Davanti le Telecamere di ParvapoliS Dino Spinelli, interprete.
Uno spettacolo particolare, scritto molti anni fa ma di grande
attualità. Si parla di un livellamento culturale, quasi
un azzeramento delle menti e dell'intelletto.
Eppure ci sono personaggi piatti ma con una rabbia dentro.
«Il mio personaggio è ricchissimo. Fa ridere, incazzare, fa piangere.
Per un attore è una manna». Cosa gli manca? «L'amore. Lui ha la casa piena
di vocine registrate. E quando torna a casa lo accolgono e lo salutano. Una cosa
di una tristezza sconfinata».
Genialità e solitudine. È dovuta al deserto intellettuale tipico
della società contemporanea? «Sì, penso di sì. Ma se sei ricco dentro dovresti
essere stimolato a comunicarlo agli altri».

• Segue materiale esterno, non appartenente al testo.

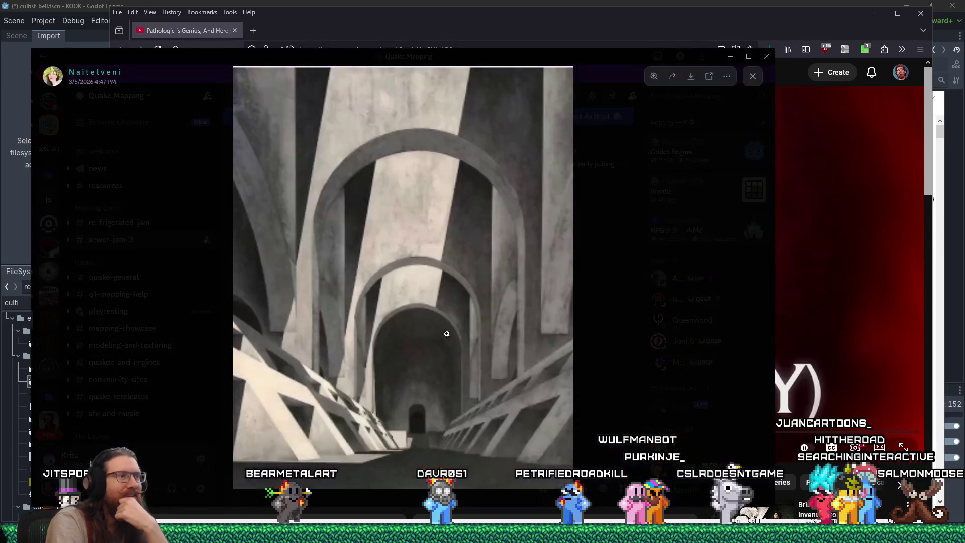
click(593, 328)
scroll(574, 358, up, 2)
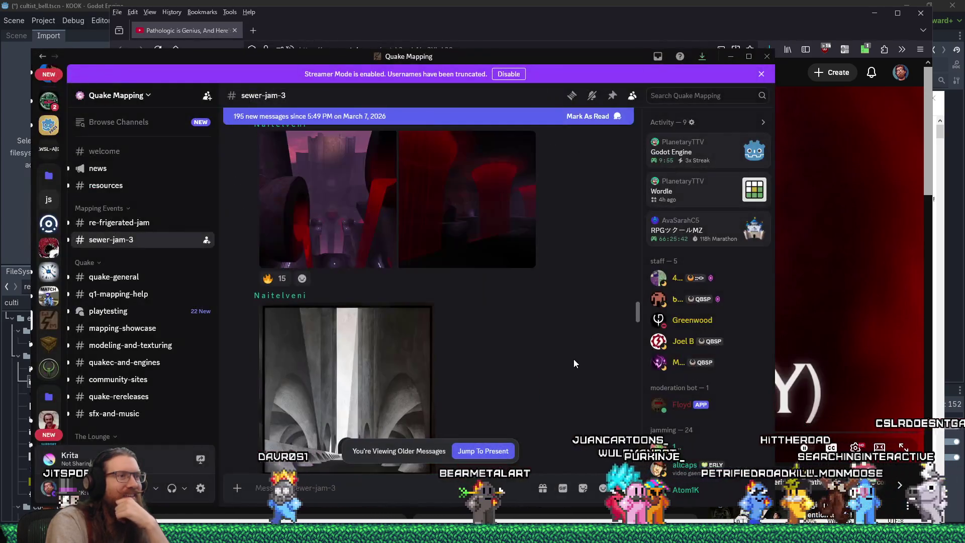
click(373, 264)
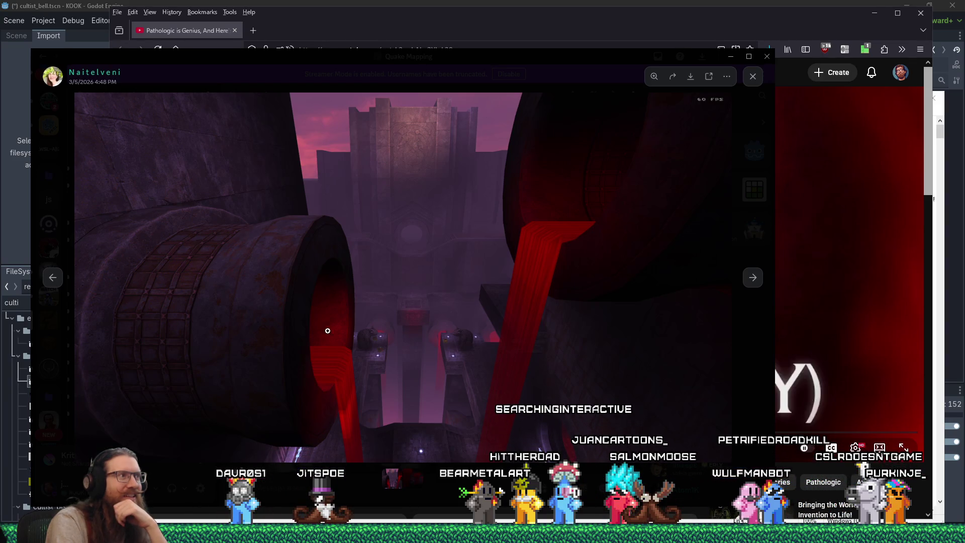
click(753, 80)
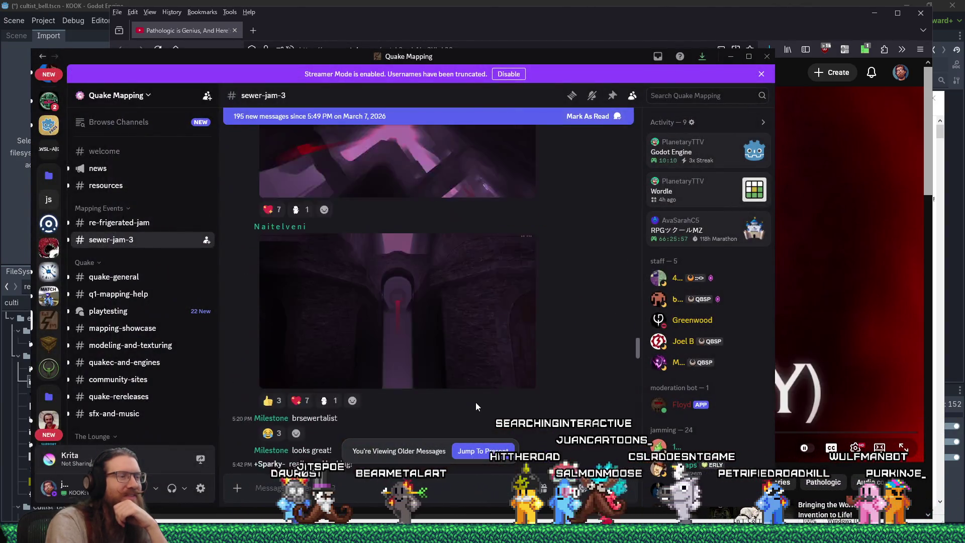
View the red 8:27 PM screenshot enlarged, then minimize Discord
scroll(475, 403, up, 5)
scroll(476, 400, down, 10)
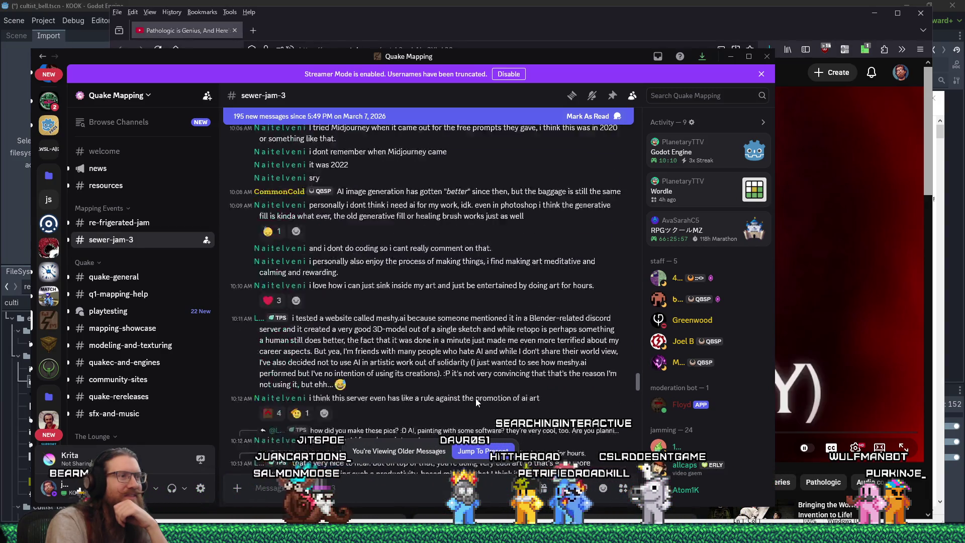
scroll(476, 401, down, 15)
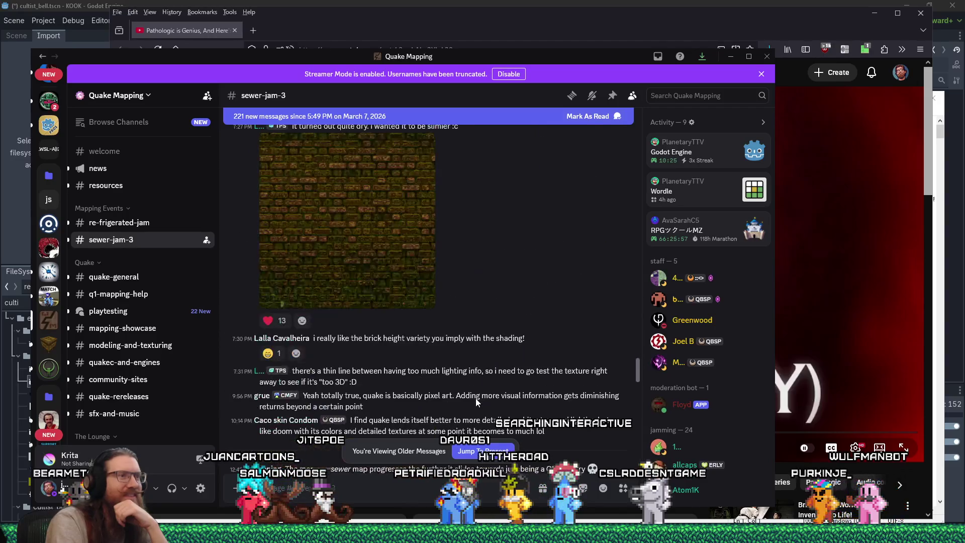
scroll(475, 398, down, 5)
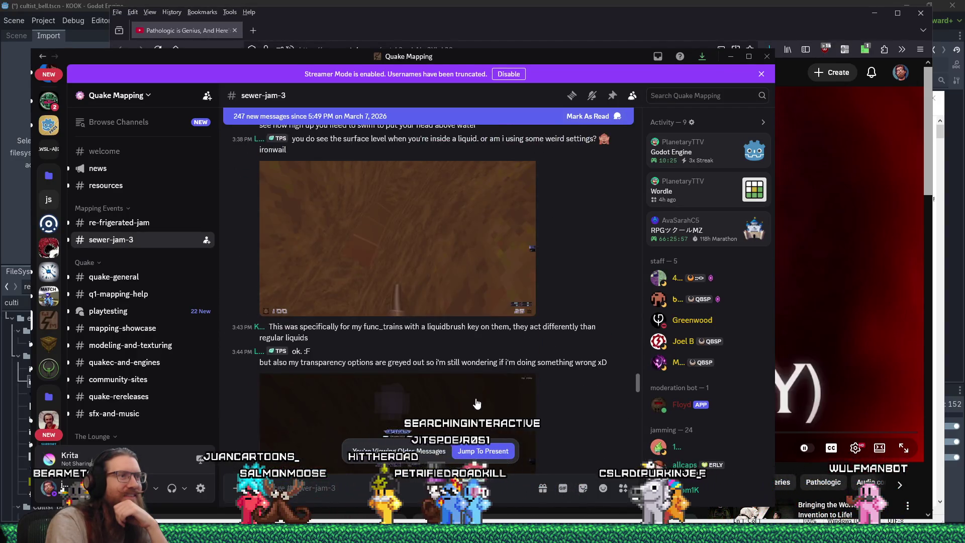
scroll(476, 402, down, 15)
scroll(477, 399, down, 15)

Cosa sono per te le parole? Sono, come dici sulla scena, come dell'olio
bruciato, che scorrono e non si fermano... «Sono una fonte continua
di ispirazione. Io leggo tanto. Sono una finestra, un ricettacolo, un
universo racchiuso in questo oggetto meraviglioso. Il libro è la fonte
a cui tutti attingiamo per arricchirci».